Farto de esperar pelo lançamento de um disco já concluído em Maio, várias vezes anunciado e outras tantas adiado, Simões optou por fazer-se à estrada e assumir as despesas da promoção ao vivo. Agora que a saída já está calendarizada - na próxima segunda-feira deverá chegar às lojas -, o cantor e compositor vê nas dificuldades que têm povoado a sua carreira um sintoma da decadência da música, "uma das artes mais desrespeitadas e banalizadas até ao exagero" "Ela entrou em falência a partir do momento em que se industrializou e passou a sair das quatro paredes".
"Não perdi a esperança"
Por muito variadas que tenham sido as críticas que "1970" suscitou até à data, há um ponto em relação ao qual todas convergem as influências brasileiras, baptizadas pelo músico como "luso-sambismo". J. P. Simões não nega as matrizes cariocas do disco - "é como se tivesse uma alma portuguesa com um coração brasileiro transplantado", diz - mas contra-ataca: "Por que razão não endereçam essa pergunta a todas as bandas que soam como americanas?"

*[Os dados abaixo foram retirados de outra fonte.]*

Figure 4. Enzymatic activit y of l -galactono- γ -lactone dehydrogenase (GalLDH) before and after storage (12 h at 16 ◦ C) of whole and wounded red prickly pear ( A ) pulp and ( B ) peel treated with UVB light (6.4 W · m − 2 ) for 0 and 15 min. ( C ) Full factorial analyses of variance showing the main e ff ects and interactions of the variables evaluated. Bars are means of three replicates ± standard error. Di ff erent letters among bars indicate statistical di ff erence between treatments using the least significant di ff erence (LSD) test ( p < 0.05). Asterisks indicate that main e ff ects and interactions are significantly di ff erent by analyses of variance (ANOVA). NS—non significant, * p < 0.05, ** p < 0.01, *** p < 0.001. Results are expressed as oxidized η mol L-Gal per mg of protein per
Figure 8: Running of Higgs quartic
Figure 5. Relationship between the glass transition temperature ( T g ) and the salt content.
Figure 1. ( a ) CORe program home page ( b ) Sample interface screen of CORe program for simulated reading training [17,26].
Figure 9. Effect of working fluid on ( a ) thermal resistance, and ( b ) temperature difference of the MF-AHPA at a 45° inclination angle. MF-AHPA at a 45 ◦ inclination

No tema mais marcante do disco, o homónimo "1970", J. P. lança um olhar cruel e desencantado sobre a geração a que pertence. Um ajuste de contas com o passado? "Só se for comigo próprio. Tentei encontrar as razões para a falência espiritual que hoje nos assalta. E não, ainda não perdi a esperança".
"Onde está a malta?"
Nesta "introspecção retrospectiva", não quis fazer tanto "um retrato científico" de uma geração que considera anestesiada, mas sim uma análise desassombrada que não exclui a autocrítica "Toda a gente sabe muita coisa e participa em conversas de café, mas, curiosamente, não vejo a maior parte dessas pessoas na realidade do meu país. Onde está a malta? Quem assume a cidadania?"

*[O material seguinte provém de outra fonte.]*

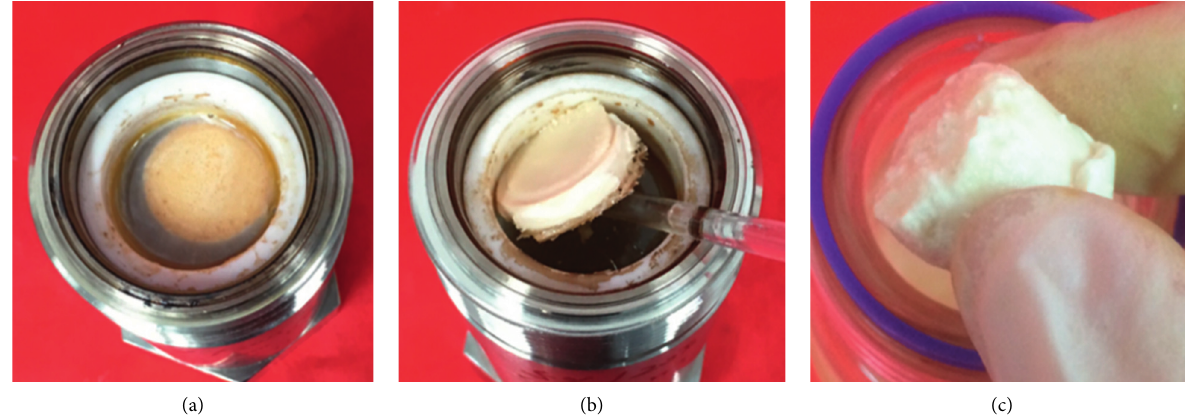
Figure 7: Submillimeter-scale SMG aqueous solution after aging. The upper part is floating with a large cylindrical solid formed by the consolidation of SMG effective components and mineral salts; the lower part is aqueous solution. (a) 1 month, (b) 3 months, (c) 6 months.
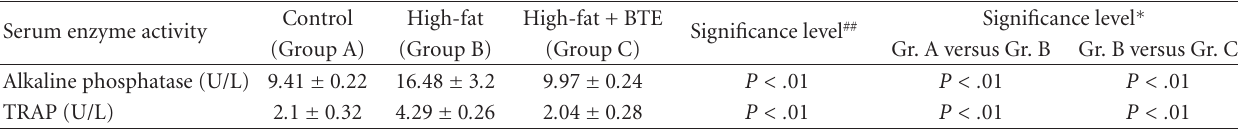
Table 2: Serum alkaline phosphatase (AP) activity and serum tartrate-resistant acid phosphatase (TRAP) activity in control (Group A), HFD (Group B) and HFD + BTE (Group C) supplemented groups of rats.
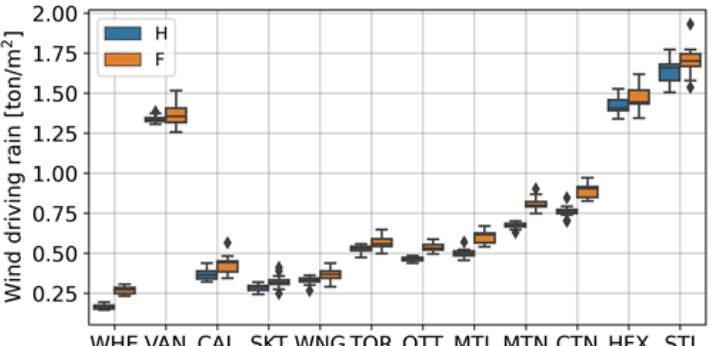
Figure 4. Boxplots of the run means of the yearly sums of wind-driven rain for historical (H) and future (F) time-periods in the 12 cities studied.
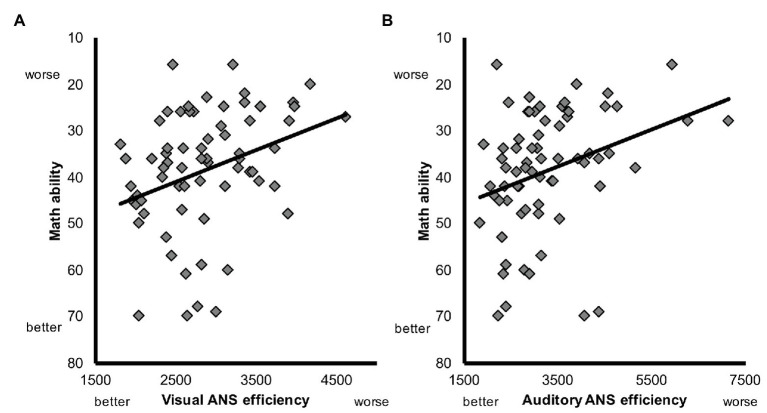
Scatterplot depicting the relation between math ability [Test of Early Mathematics Ability (TEMA) raw score], (A) visual ANS efficiency, and (B) auditory ANS efficiency prior to training.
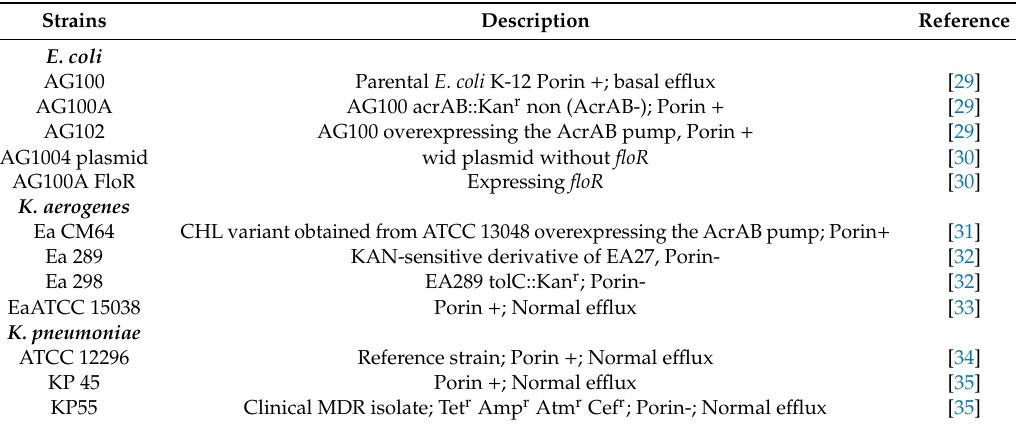
Table 1. Bacterial strains used in this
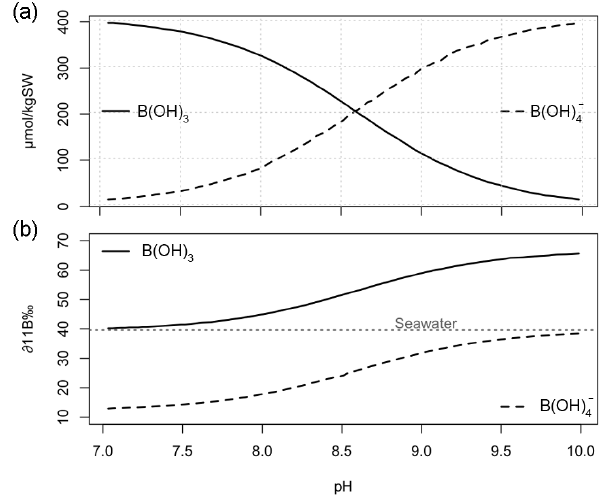
Figure 1. (a) Bjerrum plot showing the effect of pH on concentra- tion of dissolved boron species at T = 25 ◦ C, S = 35 and [B] total 416µmolkg − 1 . (b) Effect of pH on boron isotopic composition of B(OH) − and B(OH) 3 with thermodynamic fractionation factor 4 ( α 3 − 4 ) = 1 . 0272 (Klochko et al.,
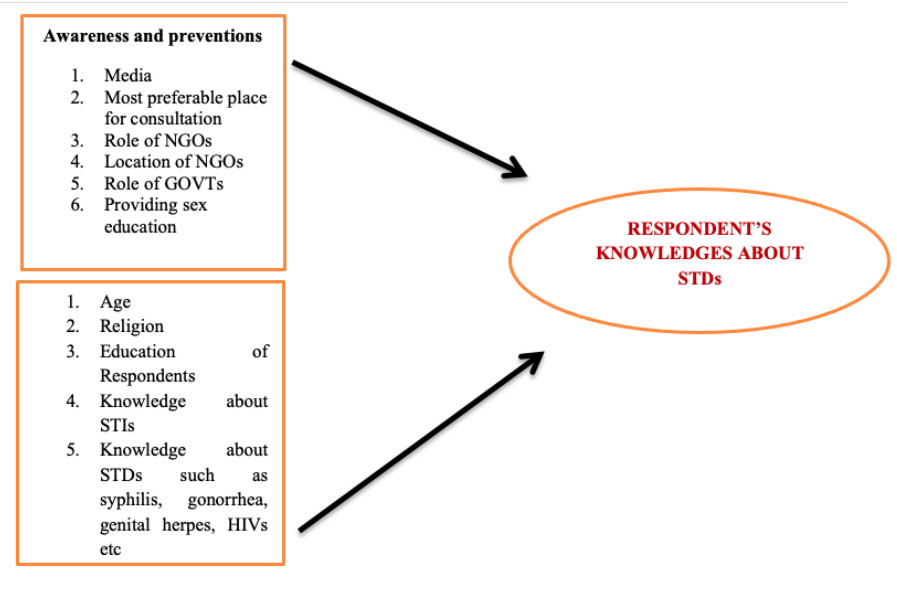
Figure 1: Conceptual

Ao cabo de mais de uma década de um percurso que, pese embora a passagem por vários grupos, foi sempre solitário, J. P. Simões evita as verdades absolutas, passados que foram os tempos de euforia e salutar inconsciência que marcaram os primeiros anos no meio. Mas experimente-se perguntar-lhe a quem se destina a sua música e, por uma vez, a resposta não tarda em chegar, cristalina "O meu público-alvo? Sou eu. Tento fazer o que gostaria de ouvir. É o mínimo e máximo que posso fazer".
As pequenas histórias que povoam o disco, versando desde os entes queridos às tragicomédias anónimas das grandes cidades, revelam um cuidado laborioso com as palavras. Autor do libreto de "A ópera do falhado", Simões não nega que conserva no seu íntimo ambições literárias. Mas... "sou muito desorganizado. Escrever custa-me muito. Antes que o faça, tenho que conseguir limpar primeiro todo o barulho que há na minha cabeça. O problema é que não sei bem o que procuro. Procuro clarificar-me. É isso".

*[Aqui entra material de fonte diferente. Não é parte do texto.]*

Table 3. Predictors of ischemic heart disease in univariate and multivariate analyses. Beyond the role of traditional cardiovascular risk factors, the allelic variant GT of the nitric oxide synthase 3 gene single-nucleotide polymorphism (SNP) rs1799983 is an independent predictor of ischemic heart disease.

"1970" ainda não chegou sequer ao mercado e J. P. Simões já perdeu a conta aos comentários que aludem à presença tutelar de Chico Buarque ao longo do disco. Nada que o preocupe por aí além, ou não encarasse o autor do recente "Carioca" como "uma colmeia e um mestre multi-estilístico, cujas canções são um exemplo de finura, argúcia e um enorme força expressiva". Mas, sem fugir à referência-mestra, aponta Vinicius de Moraes e João Gilberto como as figuras fantasmáticas de "1970" "O primeiro por este ser um disco de pequenas histórias e palavras. Gilberto também, porque a forma como trabalho a guitarra tem tudo a ver com a sua batida claudicante".